■ **Work to be completed**: Below are the records; copy exactly the lines from the first through the one containing "Усі конвертери WEBM →", both included, and leave out the pictures.

━━ Extracted data

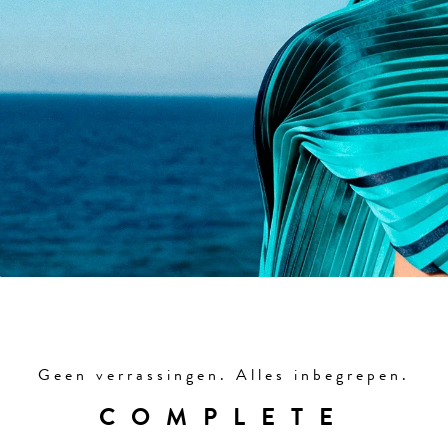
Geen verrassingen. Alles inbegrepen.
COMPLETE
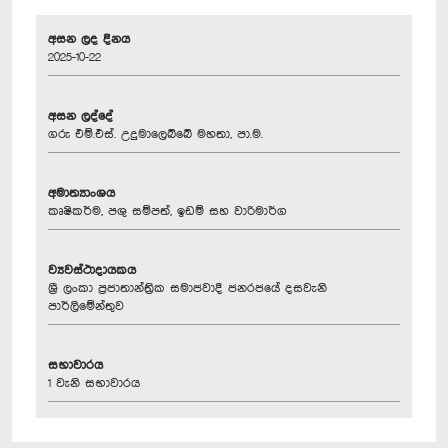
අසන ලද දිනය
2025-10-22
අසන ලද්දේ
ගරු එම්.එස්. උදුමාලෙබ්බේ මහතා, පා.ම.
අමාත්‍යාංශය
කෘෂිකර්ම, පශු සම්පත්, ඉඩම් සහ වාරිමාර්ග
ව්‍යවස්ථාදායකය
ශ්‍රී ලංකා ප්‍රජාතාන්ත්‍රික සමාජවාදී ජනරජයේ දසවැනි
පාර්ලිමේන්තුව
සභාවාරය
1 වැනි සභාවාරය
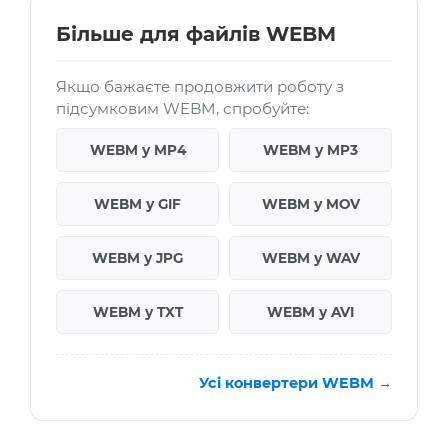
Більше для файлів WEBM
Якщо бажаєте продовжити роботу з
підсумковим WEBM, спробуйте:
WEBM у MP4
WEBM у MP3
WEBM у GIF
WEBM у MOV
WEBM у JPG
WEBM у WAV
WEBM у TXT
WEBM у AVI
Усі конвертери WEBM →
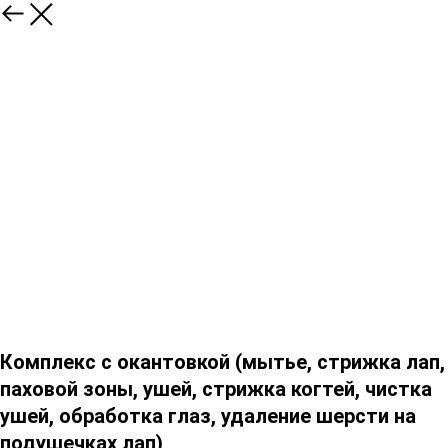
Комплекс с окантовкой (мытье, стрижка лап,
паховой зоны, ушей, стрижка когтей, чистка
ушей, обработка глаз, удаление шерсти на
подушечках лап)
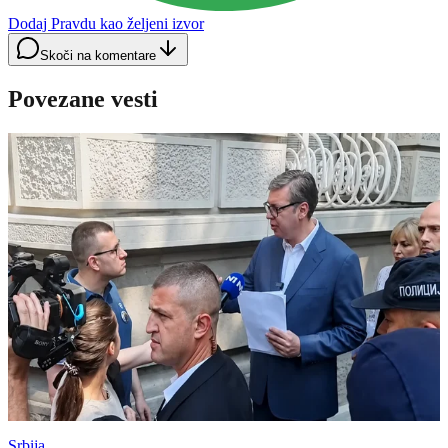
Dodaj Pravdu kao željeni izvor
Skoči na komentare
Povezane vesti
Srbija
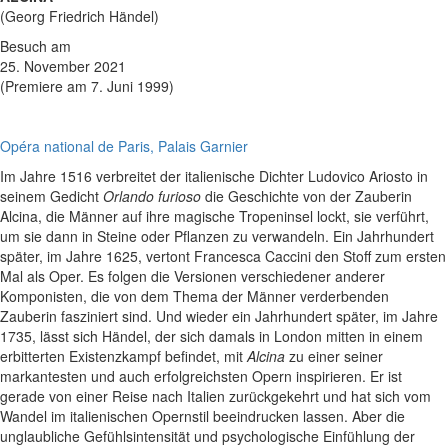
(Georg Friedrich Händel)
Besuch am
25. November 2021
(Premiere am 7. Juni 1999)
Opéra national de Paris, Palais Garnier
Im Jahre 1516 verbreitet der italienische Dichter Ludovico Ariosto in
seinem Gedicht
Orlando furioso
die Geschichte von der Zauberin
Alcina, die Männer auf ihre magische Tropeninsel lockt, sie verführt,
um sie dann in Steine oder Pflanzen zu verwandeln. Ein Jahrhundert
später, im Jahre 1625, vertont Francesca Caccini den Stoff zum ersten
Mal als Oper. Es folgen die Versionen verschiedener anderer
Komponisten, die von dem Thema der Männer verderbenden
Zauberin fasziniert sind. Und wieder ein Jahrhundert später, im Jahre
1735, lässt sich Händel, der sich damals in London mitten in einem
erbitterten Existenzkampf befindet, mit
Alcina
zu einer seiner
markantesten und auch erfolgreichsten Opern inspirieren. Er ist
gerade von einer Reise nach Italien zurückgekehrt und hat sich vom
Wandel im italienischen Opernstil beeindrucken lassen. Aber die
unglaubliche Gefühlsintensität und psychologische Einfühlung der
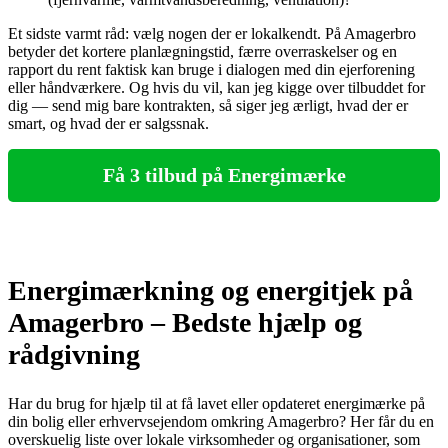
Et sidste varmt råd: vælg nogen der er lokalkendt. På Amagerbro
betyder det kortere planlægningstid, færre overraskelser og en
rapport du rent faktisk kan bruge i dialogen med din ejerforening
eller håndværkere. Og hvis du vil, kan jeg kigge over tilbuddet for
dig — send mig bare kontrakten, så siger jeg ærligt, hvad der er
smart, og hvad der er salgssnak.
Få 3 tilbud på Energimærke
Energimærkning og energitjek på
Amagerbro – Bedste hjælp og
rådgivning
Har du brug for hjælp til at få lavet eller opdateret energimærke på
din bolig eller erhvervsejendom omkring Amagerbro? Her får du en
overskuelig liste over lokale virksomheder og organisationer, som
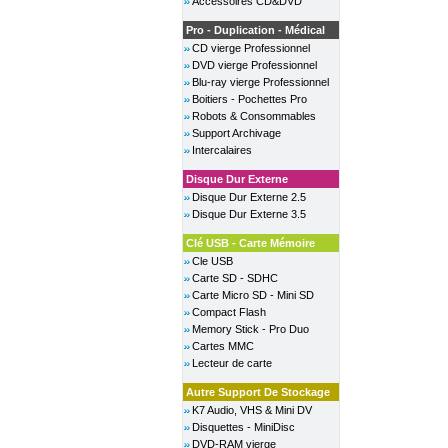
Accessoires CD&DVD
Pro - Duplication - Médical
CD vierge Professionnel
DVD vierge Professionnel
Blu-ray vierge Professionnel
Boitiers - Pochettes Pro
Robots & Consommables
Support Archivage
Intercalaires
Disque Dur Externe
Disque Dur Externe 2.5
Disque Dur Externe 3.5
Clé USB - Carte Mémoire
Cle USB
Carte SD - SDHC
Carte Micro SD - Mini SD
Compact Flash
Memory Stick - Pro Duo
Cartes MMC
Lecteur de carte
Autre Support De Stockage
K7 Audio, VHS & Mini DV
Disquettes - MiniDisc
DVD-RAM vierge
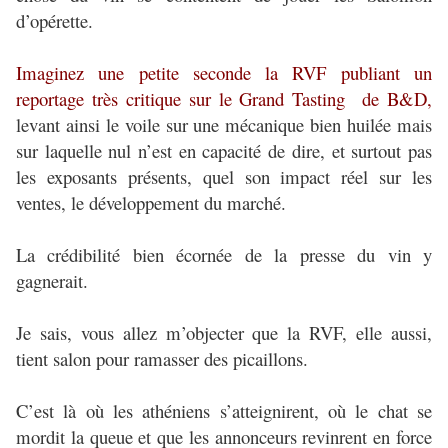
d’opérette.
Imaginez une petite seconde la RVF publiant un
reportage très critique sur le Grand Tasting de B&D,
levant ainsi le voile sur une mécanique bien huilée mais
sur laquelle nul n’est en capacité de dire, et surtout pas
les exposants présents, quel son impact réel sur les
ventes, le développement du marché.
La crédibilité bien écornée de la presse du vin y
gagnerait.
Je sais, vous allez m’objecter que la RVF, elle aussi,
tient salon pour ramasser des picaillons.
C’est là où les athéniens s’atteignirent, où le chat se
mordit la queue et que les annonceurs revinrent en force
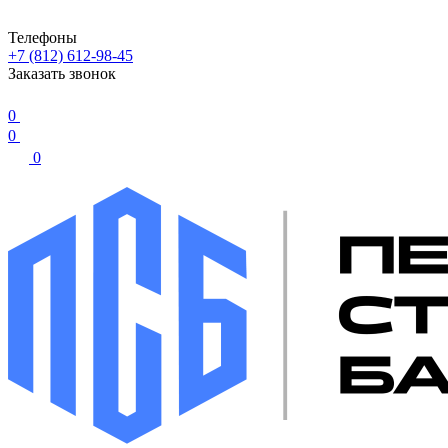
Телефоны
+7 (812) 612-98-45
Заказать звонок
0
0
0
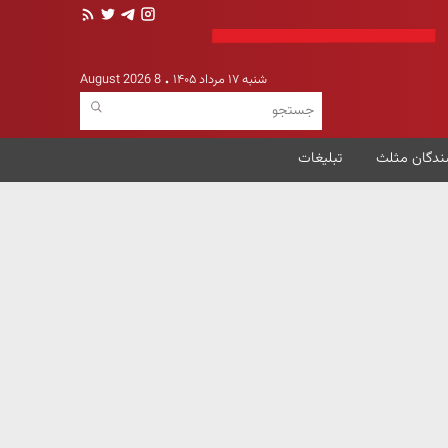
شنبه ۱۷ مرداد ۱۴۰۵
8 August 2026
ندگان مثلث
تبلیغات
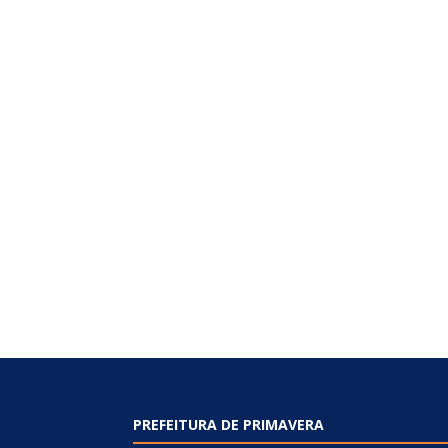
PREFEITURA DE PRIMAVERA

━━━━

■ **Response**:
Geen verrassingen. Alles inbegrepen.
COMPLETE
අසන ලද දිනය
2025-10-22
අසන ලද්දේ
ගරු එම්.එස්. උදුමාලෙබ්බේ මහතා, පා.ම.
අමාත්‍යාංශය
කෘෂිකර්ම, පශු සම්පත්, ඉඩම් සහ වාරිමාර්ග
ව්‍යවස්ථාදායකය
ශ්‍රී ලංකා ප්‍රජාතාන්ත්‍රික සමාජවාදී ජනරජයේ දසවැනි
පාර්ලිමේන්තුව
සභාවාරය
1 වැනි සභාවාරය
Більше для файлів WEBM
Якщо бажаєте продовжити роботу з
підсумковим WEBM, спробуйте:
WEBM у MP4
WEBM у MP3
WEBM у GIF
WEBM у MOV
WEBM у JPG
WEBM у WAV
WEBM у TXT
WEBM у AVI
Усі конвертери WEBM →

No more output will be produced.